When a photon interacts with a solar sail or two opposing plates, it can exert a force on them without reducing its speed. This phenomenon is related to the momentum carried by the photon and the conservation of momentum.
According to classical physics, momentum is defined as the product of an object's mass and its velocity. However, in the realm of quantum mechanics, particles such as photons also have momentum even though they are massless. The momentum of a photon is given by its wavelength or frequency through the equation p = h/λ, where p is the momentum, h is Planck's constant, and λ is the wavelength of the photon.
When a photon interacts with a solar sail or the opposing plates, it transfers its momentum to them. Due to the conservation of momentum, the total momentum before and after the interaction must be the same. Therefore, as the photon imparts its momentum to the sail or plates, it experiences an equal and opposite change in momentum.

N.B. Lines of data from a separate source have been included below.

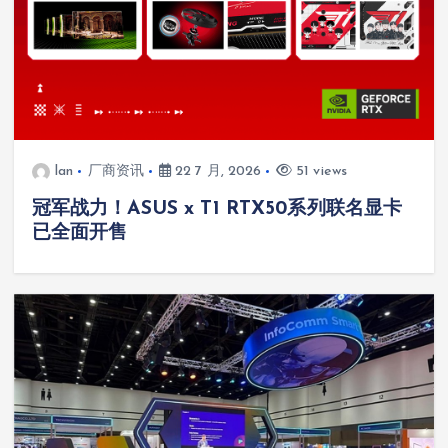
lan
厂商资讯
22 7 月, 2026
51 views
冠军战力！ASUS x T1 RTX50系列联名显卡
已全面开售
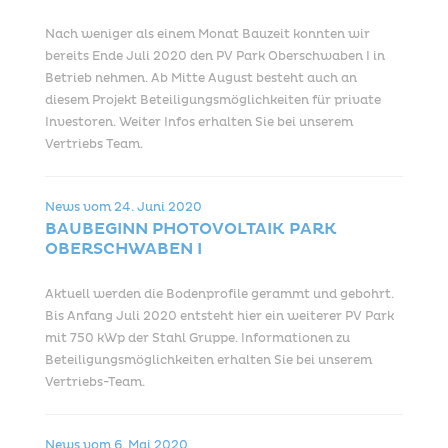
Nach weniger als einem Monat Bauzeit konnten wir
bereits Ende Juli 2020 den PV Park Oberschwaben I in
Betrieb nehmen. Ab Mitte August besteht auch an
diesem Projekt Beteiligungsmöglichkeiten für private
Investoren. Weiter Infos erhalten Sie bei unserem
Vertriebs Team.
News vom
24. Juni 2020
BAUBEGINN PHOTOVOLTAIK PARK
OBERSCHWABEN I
Aktuell werden die Bodenprofile gerammt und gebohrt.
Bis Anfang Juli 2020 entsteht hier ein weiterer PV Park
mit 750 kWp der Stahl Gruppe. Informationen zu
Beteiligungsmöglichkeiten erhalten Sie bei unserem
Vertriebs-Team.
News vom
6. Mai 2020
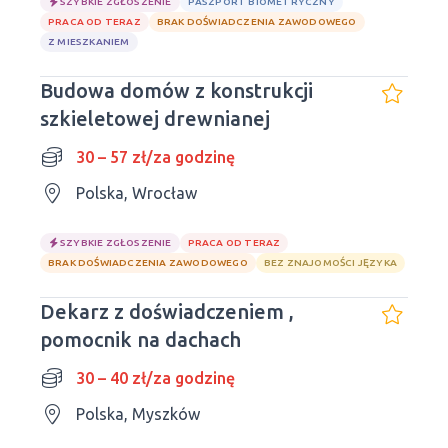
SZYBKIE ZGŁOSZENIE
PASZPORT BIOMETRYCZNY
PRACA OD TERAZ
BRAK DOŚWIADCZENIA ZAWODOWEGO
Z MIESZKANIEM
Budowa domów z konstrukcji
szkieletowej drewnianej
30 – 57 zł/za godzinę
Polska, Wrocław
SZYBKIE ZGŁOSZENIE
PRACA OD TERAZ
BRAK DOŚWIADCZENIA ZAWODOWEGO
BEZ ZNAJOMOŚCI JĘZYKA
Dekarz z doświadczeniem ,
pomocnik na dachach
30 – 40 zł/za godzinę
Polska, Myszków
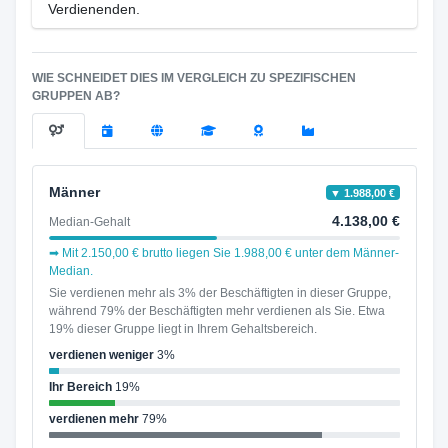
Verdienenden.
WIE SCHNEIDET DIES IM VERGLEICH ZU SPEZIFISCHEN
GRUPPEN AB?
Männer
▼ 1.988,00 €
4.138,00 €
Median-Gehalt
➡ Mit 2.150,00 € brutto liegen Sie 1.988,00 € unter dem Männer-
Median.
Sie verdienen mehr als 3% der Beschäftigten in dieser Gruppe,
während 79% der Beschäftigten mehr verdienen als Sie. Etwa
19% dieser Gruppe liegt in Ihrem Gehaltsbereich.
verdienen weniger
3%
Ihr Bereich
19%
verdienen mehr
79%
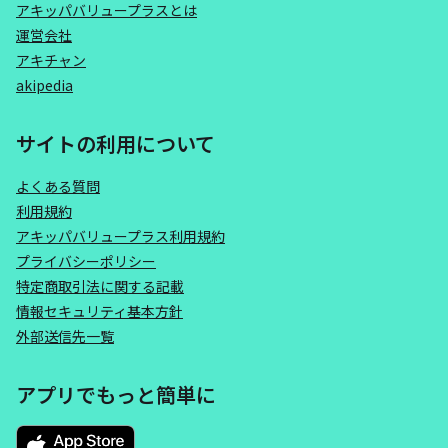
アキッパバリュープラスとは
運営会社
アキチャン
akipedia
サイトの利用について
よくある質問
利用規約
アキッパバリュープラス利用規約
プライバシーポリシー
特定商取引法に関する記載
情報セキュリティ基本方針
外部送信先一覧
アプリでもっと簡単に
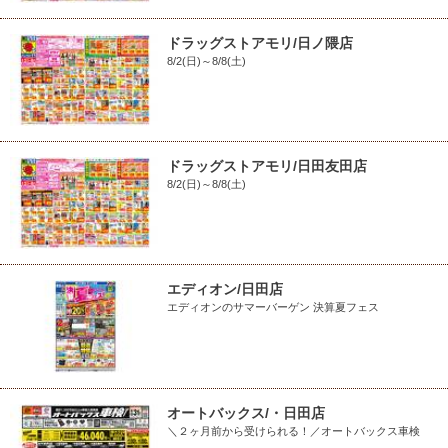
ドラッグストアモリ/日ノ隈店
8/2(日)～8/8(土)
ドラッグストアモリ/日田友田店
8/2(日)～8/8(土)
エディオン/日田店
エディオンのサマーバーゲン 決算夏フェス
オートバックス/・日田店
＼２ヶ月前から受けられる！／オートバックス車検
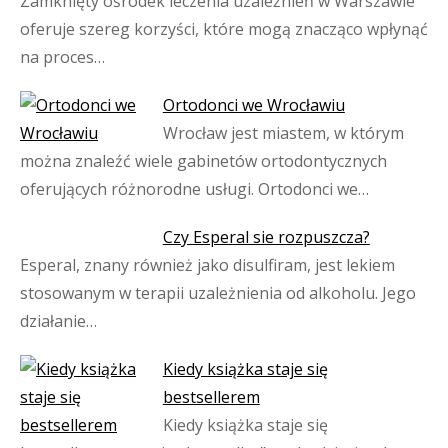
Zamknięty ośrodek leczenia uzależnień w Warszawie
oferuje szereg korzyści, które mogą znacząco wpłynąć
na proces…
Ortodonci we Wrocławiu
Wrocław jest miastem, w którym
można znaleźć wiele gabinetów ortodontycznych
oferujących różnorodne usługi. Ortodonci we…
Czy Esperal sie rozpuszcza?
Esperal, znany również jako disulfiram, jest lekiem
stosowanym w terapii uzależnienia od alkoholu. Jego
działanie…
Kiedy książka staje się
bestsellerem
Kiedy książka staje się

Since the photon is massless, its speed remains constant at the speed of light (c) even though its momentum changes. This is because momentum and velocity are related differently for massless particles compared to massive particles. While the speed of light is constant, the photon's frequency or wavelength may change depending on the interaction.
The force exerted by the photon on the solar sail or plates is a result of this momentum transfer. As the photons bounce off the sail or plates, they change their direction and transfer momentum, resulting in a net force on the object.
It's important to note that this explanation is based on quantum mechanics and the wave-particle duality of light. The behavior of photons and their interactions is best described using the principles of quantum physics rather than classical mechanics.